Each line of the listing that includes "between" should be reported.

_PROVIDED DATA_
↓↓↓

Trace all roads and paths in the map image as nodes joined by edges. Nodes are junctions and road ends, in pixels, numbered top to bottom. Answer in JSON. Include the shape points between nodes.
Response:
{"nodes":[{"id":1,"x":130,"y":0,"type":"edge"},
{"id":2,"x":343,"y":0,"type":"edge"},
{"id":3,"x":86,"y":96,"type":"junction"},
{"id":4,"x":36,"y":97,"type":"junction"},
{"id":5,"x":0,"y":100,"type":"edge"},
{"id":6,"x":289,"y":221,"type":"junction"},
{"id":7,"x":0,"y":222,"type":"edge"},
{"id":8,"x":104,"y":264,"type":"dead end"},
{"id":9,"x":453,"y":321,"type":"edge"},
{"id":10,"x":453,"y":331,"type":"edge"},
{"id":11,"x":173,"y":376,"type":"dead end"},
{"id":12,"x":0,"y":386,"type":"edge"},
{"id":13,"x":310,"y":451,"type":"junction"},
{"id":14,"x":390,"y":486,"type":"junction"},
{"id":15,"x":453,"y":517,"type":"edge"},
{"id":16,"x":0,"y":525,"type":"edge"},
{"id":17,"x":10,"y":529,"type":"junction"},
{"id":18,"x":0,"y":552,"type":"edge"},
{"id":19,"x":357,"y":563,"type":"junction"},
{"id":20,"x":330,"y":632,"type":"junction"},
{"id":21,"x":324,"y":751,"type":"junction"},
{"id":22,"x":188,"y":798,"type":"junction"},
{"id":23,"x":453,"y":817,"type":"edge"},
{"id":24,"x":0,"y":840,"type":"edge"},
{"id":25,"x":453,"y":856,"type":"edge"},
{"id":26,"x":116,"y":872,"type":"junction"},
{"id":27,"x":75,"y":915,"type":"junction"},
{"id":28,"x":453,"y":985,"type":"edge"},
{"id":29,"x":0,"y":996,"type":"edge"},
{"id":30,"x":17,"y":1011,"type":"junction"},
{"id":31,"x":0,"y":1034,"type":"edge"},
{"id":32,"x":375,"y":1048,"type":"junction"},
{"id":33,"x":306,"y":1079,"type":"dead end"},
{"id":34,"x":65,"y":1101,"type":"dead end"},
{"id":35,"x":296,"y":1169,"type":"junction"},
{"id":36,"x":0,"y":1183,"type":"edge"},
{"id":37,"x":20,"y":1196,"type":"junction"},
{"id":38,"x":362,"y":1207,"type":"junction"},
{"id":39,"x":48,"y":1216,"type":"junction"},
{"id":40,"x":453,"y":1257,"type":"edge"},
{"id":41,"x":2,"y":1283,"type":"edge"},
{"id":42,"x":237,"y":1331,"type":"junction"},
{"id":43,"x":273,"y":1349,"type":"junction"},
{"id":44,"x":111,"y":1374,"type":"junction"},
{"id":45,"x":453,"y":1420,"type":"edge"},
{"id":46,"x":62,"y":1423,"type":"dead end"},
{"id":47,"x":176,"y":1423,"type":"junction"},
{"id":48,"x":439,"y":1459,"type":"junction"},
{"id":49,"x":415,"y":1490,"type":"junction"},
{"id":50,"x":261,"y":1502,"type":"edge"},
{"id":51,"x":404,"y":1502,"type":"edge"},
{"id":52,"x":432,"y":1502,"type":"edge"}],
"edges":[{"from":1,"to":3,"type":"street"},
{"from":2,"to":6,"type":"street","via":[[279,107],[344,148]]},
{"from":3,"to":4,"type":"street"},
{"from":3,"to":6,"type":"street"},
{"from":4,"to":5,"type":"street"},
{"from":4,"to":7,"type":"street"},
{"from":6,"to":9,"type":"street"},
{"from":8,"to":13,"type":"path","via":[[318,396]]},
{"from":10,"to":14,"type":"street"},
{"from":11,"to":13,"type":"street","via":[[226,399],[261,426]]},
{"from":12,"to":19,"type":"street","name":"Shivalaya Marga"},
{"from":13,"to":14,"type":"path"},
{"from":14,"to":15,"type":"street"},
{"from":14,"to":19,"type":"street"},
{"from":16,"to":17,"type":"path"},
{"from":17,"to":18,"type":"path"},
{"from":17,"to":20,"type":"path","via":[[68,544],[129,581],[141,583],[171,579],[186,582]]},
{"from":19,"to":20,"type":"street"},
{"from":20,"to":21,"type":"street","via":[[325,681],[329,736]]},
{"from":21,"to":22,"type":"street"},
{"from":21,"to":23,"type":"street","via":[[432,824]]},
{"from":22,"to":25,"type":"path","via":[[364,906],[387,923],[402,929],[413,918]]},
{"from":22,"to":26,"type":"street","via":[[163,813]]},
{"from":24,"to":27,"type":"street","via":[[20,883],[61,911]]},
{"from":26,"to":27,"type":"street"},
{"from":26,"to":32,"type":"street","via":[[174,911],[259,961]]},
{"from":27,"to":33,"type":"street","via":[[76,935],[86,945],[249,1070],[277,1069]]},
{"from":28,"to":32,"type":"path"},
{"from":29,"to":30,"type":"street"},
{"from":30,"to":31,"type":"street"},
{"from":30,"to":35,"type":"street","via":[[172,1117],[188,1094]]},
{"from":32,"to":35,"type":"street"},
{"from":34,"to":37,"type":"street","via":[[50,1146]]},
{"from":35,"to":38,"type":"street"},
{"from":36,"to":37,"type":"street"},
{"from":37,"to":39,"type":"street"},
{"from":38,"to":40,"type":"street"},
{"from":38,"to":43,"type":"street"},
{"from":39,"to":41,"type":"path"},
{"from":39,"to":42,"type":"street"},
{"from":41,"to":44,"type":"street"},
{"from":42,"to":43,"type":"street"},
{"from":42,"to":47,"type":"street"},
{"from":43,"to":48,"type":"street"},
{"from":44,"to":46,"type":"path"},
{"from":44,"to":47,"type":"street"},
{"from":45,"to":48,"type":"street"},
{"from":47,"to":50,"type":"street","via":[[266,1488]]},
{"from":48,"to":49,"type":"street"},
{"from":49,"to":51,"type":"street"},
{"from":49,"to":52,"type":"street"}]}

↑↑↑
↓↓↓

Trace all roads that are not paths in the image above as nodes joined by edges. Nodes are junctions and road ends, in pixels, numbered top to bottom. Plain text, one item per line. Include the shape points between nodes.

↑↑↑

_EXERCISE SOLUTION_
Trace all roads and paths in the map image as nodes joined by edges. Nodes are junctions and road ends, in pixels, numbered top to bottom. Answer in JSON. Include the shape points between nodes.
Trace all roads that are not paths in the image above as nodes joined by edges. Nodes are junctions and road ends, in pixels, numbered top to bottom. Plain text, one item per line. Include the shape points between nodes.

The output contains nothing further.